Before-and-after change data
────

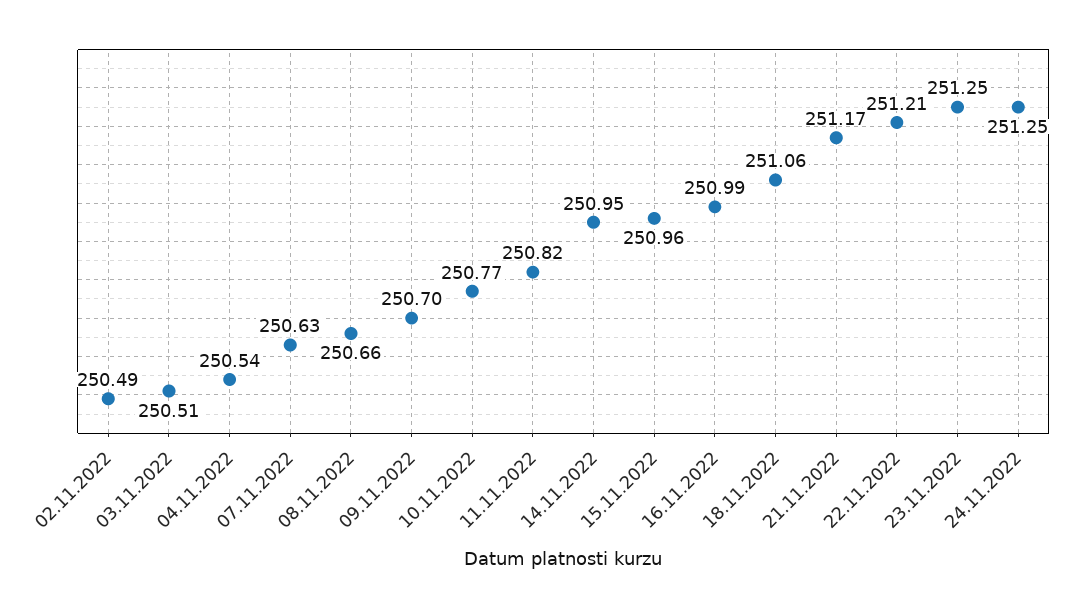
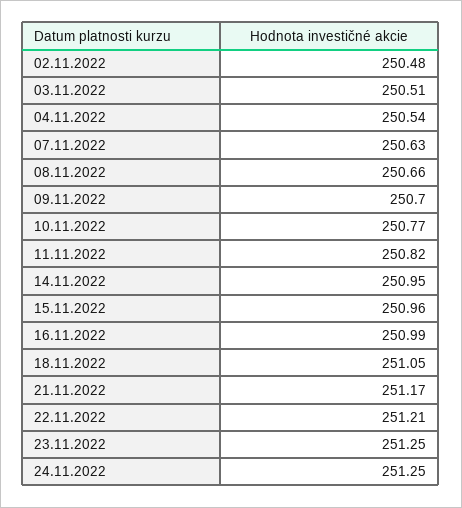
  {
-   "02.11.2022": 250.49,
+   "02.11.2022": 250.48,
    "03.11.2022": 250.51,
    "04.11.2022": 250.54,
    "07.11.2022": 250.63,
    "08.11.2022": 250.66,
    "09.11.2022": 250.7,
    "10.11.2022": 250.77,
    "11.11.2022": 250.82,
    "14.11.2022": 250.95,
    "15.11.2022": 250.96,
    "16.11.2022": 250.99,
-   "18.11.2022": 251.06,
+   "18.11.2022": 251.05,
    "21.11.2022": 251.17,
    "22.11.2022": 251.21,
    "23.11.2022": 251.25,
    "24.11.2022": 251.25
  }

────

→ **Exercise instructions**: Return every line shown above without changing a word, and skip the pictures.

→ **Solution for this exercise**:
  {
-   "02.11.2022": 250.49,
+   "02.11.2022": 250.48,
    "03.11.2022": 250.51,
    "04.11.2022": 250.54,
    "07.11.2022": 250.63,
    "08.11.2022": 250.66,
    "09.11.2022": 250.7,
    "10.11.2022": 250.77,
    "11.11.2022": 250.82,
    "14.11.2022": 250.95,
    "15.11.2022": 250.96,
    "16.11.2022": 250.99,
-   "18.11.2022": 251.06,
+   "18.11.2022": 251.05,
    "21.11.2022": 251.17,
    "22.11.2022": 251.21,
    "23.11.2022": 251.25,
    "24.11.2022": 251.25
  }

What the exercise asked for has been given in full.